Alan Sonfist (born 1946 in the Bronx, New York City) is deeply committed to the confluence of art, ecology and urban space. His seminal work, Time Landscape (1965–present), is a living monument in Lower Manhattan, New York City, where Sonfist and a community of collaborators have recreated a pre-colonial forest using indigenous plant species. Time Landscape was conceived as a public memorial to the natural history of the city. It offers a rare glimpse into Manhattan’s ecological past and invites viewers to reflect on the ongoing relationship between urban development and the environment.

Manhattan Trytich is a set of lithographic prints by Alan Sonfist closely connected to Time Landscape. The set of three prints offers a panoramic bird’s-eye view of Manhattan. Along the waterfronts and on the white areas of the superb quality acid-free printing paper, Sonfist places intricate illustrations of indigenous plants, visually reconnecting the well-known Manhattan geography with its original flora. Rather than a conventional street map, the work focuses on Manhattan’s parks, with only a limited number of street names indicated – an invitation to the viewer to consider the interaction between urban life and the natural world that once existed in this location. Before becoming a city, Manhattan was a forested island inhabited by the Lenape people and called Mannahatta. The Lenape are an Indigenous people whose ancestral homeland includes present-day New York, New Jersey, and parts of Pennsylvania and Delaware. They are a Native American or American Indian nation of the United States.

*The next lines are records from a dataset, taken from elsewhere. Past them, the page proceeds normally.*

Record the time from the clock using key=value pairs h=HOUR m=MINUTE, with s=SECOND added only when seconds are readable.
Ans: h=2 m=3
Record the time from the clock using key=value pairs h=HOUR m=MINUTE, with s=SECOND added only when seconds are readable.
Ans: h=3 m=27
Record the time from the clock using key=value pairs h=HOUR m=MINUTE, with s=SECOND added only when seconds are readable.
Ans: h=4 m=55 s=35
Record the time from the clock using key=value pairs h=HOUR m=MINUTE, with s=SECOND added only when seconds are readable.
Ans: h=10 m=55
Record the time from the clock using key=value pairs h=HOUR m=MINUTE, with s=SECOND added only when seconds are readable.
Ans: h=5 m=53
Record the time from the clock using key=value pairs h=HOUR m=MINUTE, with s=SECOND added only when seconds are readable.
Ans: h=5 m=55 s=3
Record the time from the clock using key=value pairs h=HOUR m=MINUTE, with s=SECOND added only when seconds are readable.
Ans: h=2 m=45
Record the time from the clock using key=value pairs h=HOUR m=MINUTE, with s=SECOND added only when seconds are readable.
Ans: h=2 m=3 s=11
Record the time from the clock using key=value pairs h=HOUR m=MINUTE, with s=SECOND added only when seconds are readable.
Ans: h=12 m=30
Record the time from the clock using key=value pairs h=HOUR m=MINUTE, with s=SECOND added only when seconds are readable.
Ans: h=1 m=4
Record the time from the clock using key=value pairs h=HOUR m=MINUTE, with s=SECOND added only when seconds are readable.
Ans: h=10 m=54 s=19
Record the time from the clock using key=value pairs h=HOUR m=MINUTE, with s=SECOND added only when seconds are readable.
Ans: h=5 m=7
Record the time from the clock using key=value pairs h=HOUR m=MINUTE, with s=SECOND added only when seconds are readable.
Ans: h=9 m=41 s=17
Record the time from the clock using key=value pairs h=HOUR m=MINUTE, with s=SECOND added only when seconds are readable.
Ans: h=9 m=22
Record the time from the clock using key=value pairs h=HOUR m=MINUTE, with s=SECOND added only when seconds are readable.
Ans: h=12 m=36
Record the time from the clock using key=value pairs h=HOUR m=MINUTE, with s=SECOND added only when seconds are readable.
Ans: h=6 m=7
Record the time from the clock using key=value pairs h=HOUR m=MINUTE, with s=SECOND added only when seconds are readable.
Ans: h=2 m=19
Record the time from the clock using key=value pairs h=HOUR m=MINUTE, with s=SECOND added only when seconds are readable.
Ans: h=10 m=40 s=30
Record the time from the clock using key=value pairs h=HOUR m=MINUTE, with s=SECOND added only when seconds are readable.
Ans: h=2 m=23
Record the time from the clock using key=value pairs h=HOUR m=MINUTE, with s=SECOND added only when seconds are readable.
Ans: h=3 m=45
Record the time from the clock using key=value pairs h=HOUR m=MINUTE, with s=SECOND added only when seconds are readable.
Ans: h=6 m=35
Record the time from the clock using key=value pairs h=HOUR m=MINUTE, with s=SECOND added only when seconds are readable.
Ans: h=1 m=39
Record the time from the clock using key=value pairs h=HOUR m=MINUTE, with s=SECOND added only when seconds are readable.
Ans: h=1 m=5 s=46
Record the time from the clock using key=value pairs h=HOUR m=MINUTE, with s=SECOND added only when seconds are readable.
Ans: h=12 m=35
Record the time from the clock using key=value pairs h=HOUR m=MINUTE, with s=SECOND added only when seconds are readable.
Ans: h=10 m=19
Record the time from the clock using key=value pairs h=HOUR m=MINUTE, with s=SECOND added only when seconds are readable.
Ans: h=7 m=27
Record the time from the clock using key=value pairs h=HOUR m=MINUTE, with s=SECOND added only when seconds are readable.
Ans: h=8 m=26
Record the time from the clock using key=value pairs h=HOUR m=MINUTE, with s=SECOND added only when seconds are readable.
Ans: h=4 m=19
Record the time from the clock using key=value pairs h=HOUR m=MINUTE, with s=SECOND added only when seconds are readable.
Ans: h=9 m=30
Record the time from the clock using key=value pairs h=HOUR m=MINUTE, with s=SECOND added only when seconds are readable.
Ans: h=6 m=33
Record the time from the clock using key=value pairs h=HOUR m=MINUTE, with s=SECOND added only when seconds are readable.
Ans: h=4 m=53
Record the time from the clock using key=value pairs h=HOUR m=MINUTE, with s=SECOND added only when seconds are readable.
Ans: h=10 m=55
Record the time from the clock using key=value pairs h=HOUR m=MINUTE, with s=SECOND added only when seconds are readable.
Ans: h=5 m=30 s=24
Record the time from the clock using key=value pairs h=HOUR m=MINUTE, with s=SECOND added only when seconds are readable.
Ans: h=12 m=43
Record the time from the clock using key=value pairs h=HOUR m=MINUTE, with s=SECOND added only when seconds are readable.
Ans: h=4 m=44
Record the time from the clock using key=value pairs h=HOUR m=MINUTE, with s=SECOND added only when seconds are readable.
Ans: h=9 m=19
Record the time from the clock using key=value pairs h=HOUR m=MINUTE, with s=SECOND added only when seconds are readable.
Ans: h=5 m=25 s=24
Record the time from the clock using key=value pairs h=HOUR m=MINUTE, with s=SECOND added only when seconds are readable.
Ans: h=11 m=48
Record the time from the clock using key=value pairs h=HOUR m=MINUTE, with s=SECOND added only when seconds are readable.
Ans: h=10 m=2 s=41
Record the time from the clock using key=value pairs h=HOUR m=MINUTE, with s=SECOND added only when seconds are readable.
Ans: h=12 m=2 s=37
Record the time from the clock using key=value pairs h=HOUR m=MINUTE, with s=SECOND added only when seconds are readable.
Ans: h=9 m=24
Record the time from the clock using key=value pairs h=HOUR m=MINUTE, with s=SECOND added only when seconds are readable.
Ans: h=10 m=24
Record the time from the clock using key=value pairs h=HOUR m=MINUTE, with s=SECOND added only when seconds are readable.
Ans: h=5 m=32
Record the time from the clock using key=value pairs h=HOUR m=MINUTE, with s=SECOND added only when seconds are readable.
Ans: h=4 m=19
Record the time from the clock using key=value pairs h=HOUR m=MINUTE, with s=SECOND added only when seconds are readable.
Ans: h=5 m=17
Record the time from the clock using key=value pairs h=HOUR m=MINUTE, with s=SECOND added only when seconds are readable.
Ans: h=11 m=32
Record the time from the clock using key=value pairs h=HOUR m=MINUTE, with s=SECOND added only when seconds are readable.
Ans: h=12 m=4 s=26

We have the set of three lithographic prints of the “Manhattan Trytich” from the year 1980 in two variations. The image and sheet size is 22 x 30 inches (55.88 x 76.2 cm) for both. Each is signed “Alan Sonfist” and numbered in pencil on the left print, the middle and right prints are unsigned. We have the editions 1/300 framed and 5/300 unframed in our collection.

More about Alan Sonfist:
In 2025, the influence and vision of Sonfist are highlighted in “Seeds of Time,” his solo exhibition in Italy, held at Parco Arte Vivente (PAV) in Turin. The exhibition explores the artist’s early career and his pioneering approach to environmental art, featuring a newly commissioned installation, “Growth Between the Cracks.” This work, created with the active participation of the Turin community, investigates the resilience of nature within the city’s overlooked spaces. Sonfist’s artistic praxis, both in New York and Turin, challenges audiences to broaden their understanding of public monuments and community to encompass not only human existence, but also non-human life. This emphasises the enduring significance of ecological memory and stewardship.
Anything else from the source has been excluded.